I can now only recall two of my co-office workers in the upstairs office where I had my desk at Bulova. One was a white woman clerk in her 30's whom most men would have likely considered physically attractive, who was married (and whose children were probably then in elementary school) to a culturally straight white guy, who had some kind of blue-collar working-class job, yet wasn't anti-capitalist or leftist, philosophically. The other was a white woman in her early 20's named Claudia, who was also married, but who didn't have children yet and who seemed somewhat in touch with an apolitical version of late 1960's and 1970's rock music and youth culture.
Most men likely found the dark-haired Claudia physically attractive. She was also friendly and seemed like someone who had smoked or was continuing to smoke pot with her husband on weekends. She reminded me somewhat of some of the young, apolitical and non-intellectual white working-class women I had been physically attracted to in the late 1960's, when I was a student activist at CUNY's experimental upper-division college, Richmond College, on Staten Island.

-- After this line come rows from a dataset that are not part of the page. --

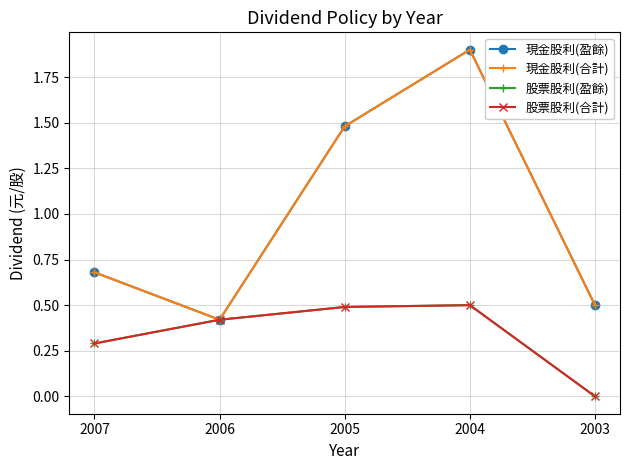

Does the chart have visible grid lines?

Yes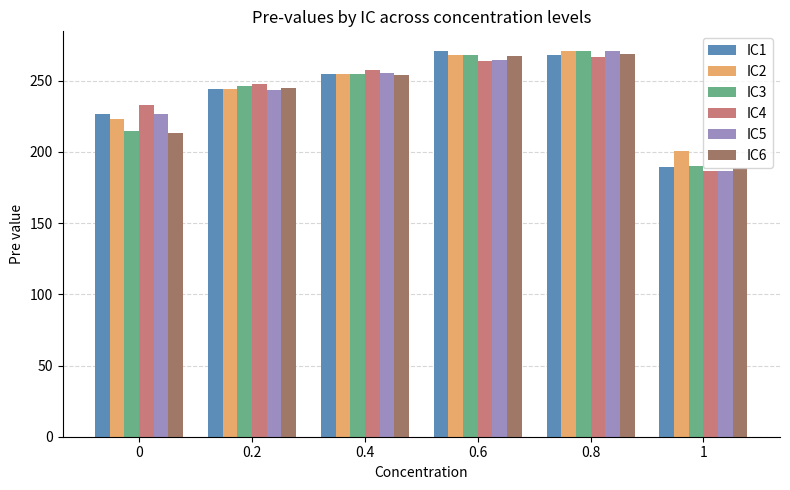

List the labels in order of IC5 value, smallest first.

1, 0, 0.2, 0.4, 0.6, 0.8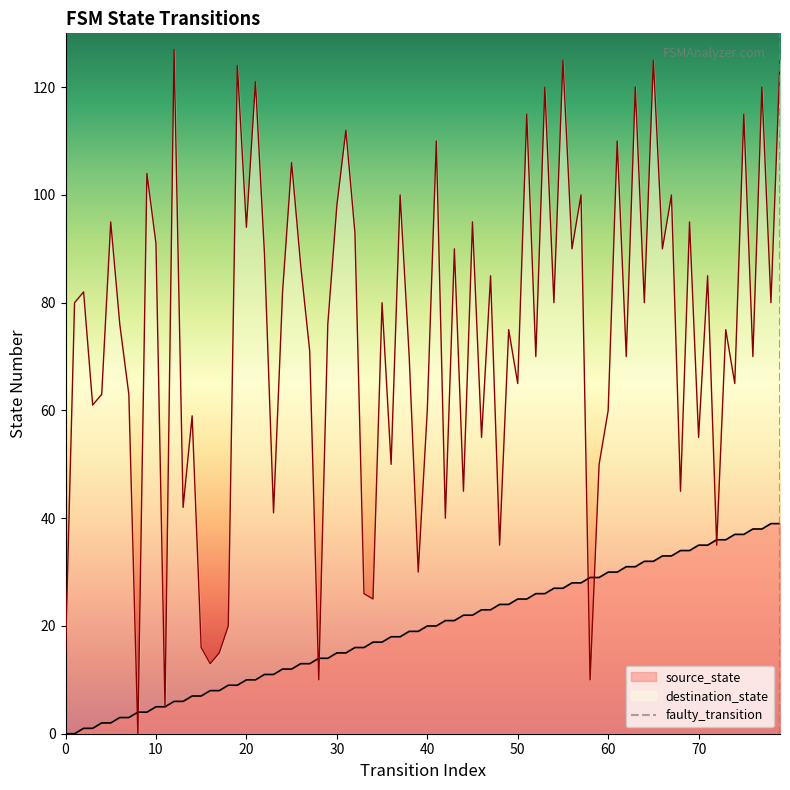

What is the value of the 2nd point from the left?

1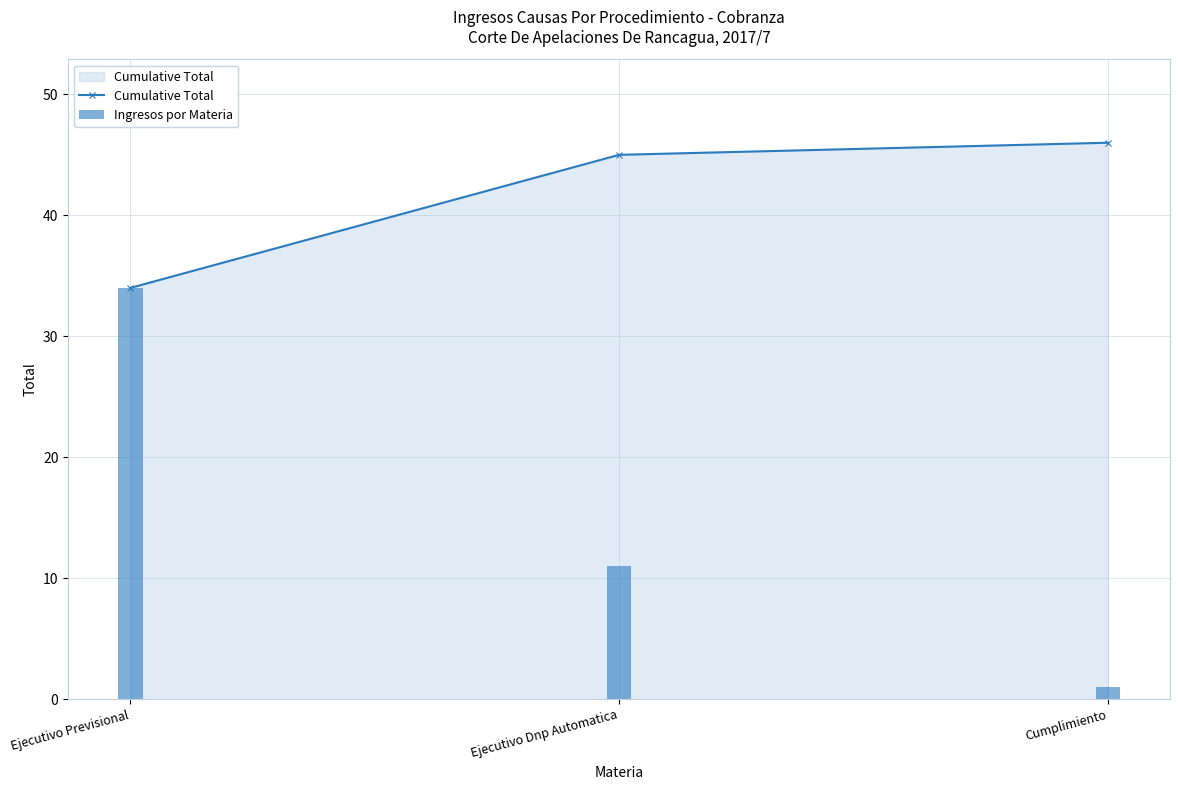

What is the difference between the Cumulative Total values at Ejecutivo Previsional and Cumplimiento?

12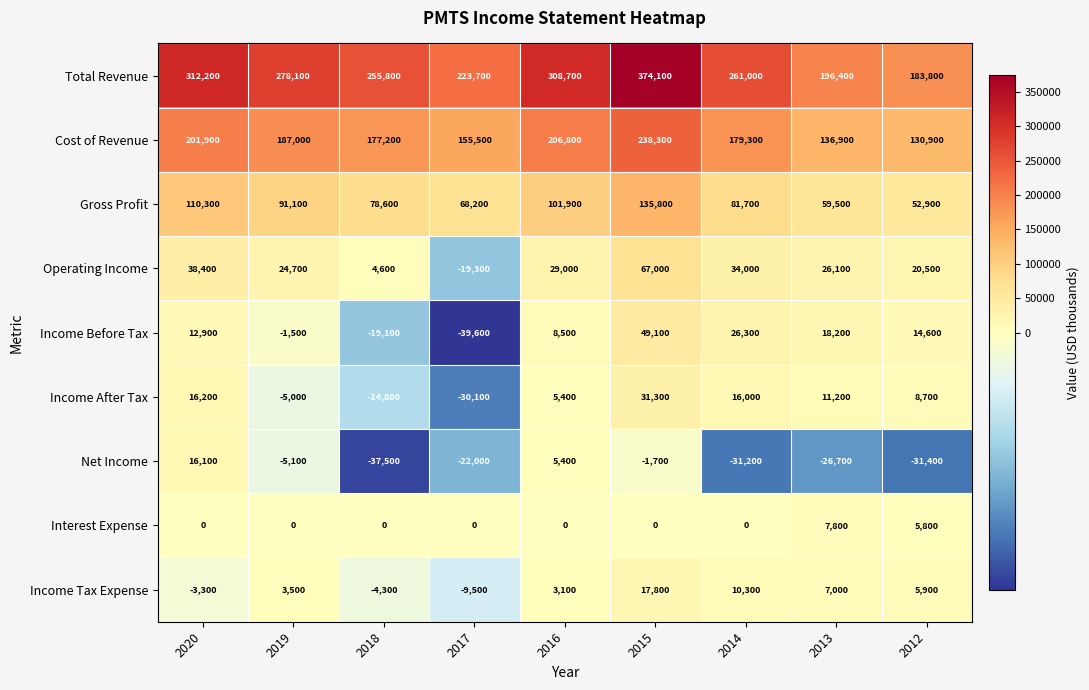

Which series has the widest spread of values?

Total Revenue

So after bumping into Claudia outside of the Bulova office building a few times when we happened to have boarded the same IRT subway car on either a morning commute to or evening commute from work, I actually did write a folk song that expressed how I was starting to feel attracted to Claudia. But after her husband picked her up after work one day in his car--and I realized that he was her husband and not just a current boyfriend--I pretty much quickly stopped singing my "Claudia's Song" when I practiced my guitar at home.
I never mentioned to her that I had written a folk song for her. And, within a few years, I had both lost the song lyric sheets and had totally forgotten the melody and words of "Claudia's Song" forever. I guess I hadn't spent long enough practicing the song for it to become engraved in my memory for life.